▸ PASSAGE GIVEN
Finished! Coryphodons rumaging around the Eocene

Misbehaving Photoshop filters couldn’t stop me finishing! I finally finished it, and I am happy how it came out. It is large, made to be printed out at least 48 inches across, but the detail could hold up a lot larger…I have to print one myself to see how it looks on a format other than a computer screen. Otherwise if you want to see it in action, go to Western Washington University’s Environmental Studies building.
I shot screenshot timelapse video of the whole creation, including the modeling of the clay so hopefully I can get that video together soon. Until then, let me know what you think. Depicted are the creators of trackways found at the Racehorse Creek landslide that inhabited the low lying tropical estuary ~50 million years ago. There are prehistoric analogues of modern Herons, and Willets, and of course the group of Coryphodons- today we have nothing similar or even distantly related. They were fascinating creatures that had perhaps the smallest known brain to body ratio of any mammal. Do you think I created them in a believable rendering? As the artist, I chose all of the non-skeletal features such as hair, color, ears, snout shape, habitus, etc. Large responsibilities for someone who never saw them in real life!

▸ WORK TO COMPLETE
Continue the post about the finished Coryphodon painting from where it stops.

▸ DATA SECTION
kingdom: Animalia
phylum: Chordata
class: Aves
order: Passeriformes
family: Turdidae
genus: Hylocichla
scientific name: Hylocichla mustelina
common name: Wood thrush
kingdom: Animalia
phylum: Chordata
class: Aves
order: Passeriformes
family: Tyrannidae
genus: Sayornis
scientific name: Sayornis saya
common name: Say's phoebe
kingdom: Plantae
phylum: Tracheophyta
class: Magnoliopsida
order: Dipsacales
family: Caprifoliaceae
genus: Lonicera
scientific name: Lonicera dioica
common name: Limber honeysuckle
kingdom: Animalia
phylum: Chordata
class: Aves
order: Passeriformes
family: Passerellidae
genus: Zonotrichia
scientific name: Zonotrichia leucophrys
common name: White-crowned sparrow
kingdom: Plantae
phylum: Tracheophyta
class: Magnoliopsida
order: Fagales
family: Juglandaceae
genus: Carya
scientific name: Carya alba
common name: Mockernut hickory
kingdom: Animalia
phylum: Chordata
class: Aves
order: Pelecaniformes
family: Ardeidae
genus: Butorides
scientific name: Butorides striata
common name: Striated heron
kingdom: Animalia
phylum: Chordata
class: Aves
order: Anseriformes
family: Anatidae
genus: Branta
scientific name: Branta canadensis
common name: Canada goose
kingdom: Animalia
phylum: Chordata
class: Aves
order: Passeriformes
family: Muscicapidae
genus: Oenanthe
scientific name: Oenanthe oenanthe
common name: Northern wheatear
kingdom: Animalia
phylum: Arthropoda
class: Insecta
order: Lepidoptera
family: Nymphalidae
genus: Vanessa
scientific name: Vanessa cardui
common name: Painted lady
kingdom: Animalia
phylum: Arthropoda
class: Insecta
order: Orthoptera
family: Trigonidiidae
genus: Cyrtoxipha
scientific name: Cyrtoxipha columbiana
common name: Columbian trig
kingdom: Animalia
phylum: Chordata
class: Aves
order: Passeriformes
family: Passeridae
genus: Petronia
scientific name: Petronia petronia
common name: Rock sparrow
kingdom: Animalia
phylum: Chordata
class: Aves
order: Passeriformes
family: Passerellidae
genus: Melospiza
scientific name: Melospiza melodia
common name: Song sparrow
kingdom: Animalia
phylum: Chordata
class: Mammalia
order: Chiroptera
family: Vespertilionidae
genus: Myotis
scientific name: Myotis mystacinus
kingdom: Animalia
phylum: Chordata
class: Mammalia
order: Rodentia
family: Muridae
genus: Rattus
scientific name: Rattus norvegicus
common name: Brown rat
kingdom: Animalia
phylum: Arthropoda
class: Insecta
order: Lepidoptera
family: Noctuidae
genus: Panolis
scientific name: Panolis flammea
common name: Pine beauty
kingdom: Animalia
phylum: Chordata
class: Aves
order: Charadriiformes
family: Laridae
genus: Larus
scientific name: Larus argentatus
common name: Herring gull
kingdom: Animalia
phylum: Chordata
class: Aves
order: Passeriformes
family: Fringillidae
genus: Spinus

▸ TASK ANSWER
Here are a couple wikipedia links of Coryphodons and the Eocene.

getting hairy

Shapes are bulging and sinking as I downplay areas not reached by that imaginary sun, and uplift hairs that glisten (oh so) tenderly in the Eocenic tropix. I still have many details to add, but this step is a big one when muscles and posture really develop. I absolutely loved doing neon orange on the ears to accentuate their thinness and glowthru. I wrote this song to go with the video…

Speed painting of furry Cory basebodies


Against my conventional wisdom, I have proceeded to paint mouths and eyes before the base detail! What is the world coming to? I always paint the eyes last when I work, (completing an eye early on in a composition is a crutch, right?) so we will see how it goes. I am still deciding on the coloration and hair details. Stay tuned for alterations ‘n’ iterations in composition….
btw I capture an image each 3 seconds

Modeling Coryphodons with take’n’bake clay

I thought that to get the light and anatomy best on a new paleo-reconstruction of the Eocene, I should start something I have been meaning to do since forever and ever…sculpting!  Yes, I could get by without it, but why?  Sculpting is so much fun!  I will use better tools and firmer clay next time, but as a first attempt, it went fine.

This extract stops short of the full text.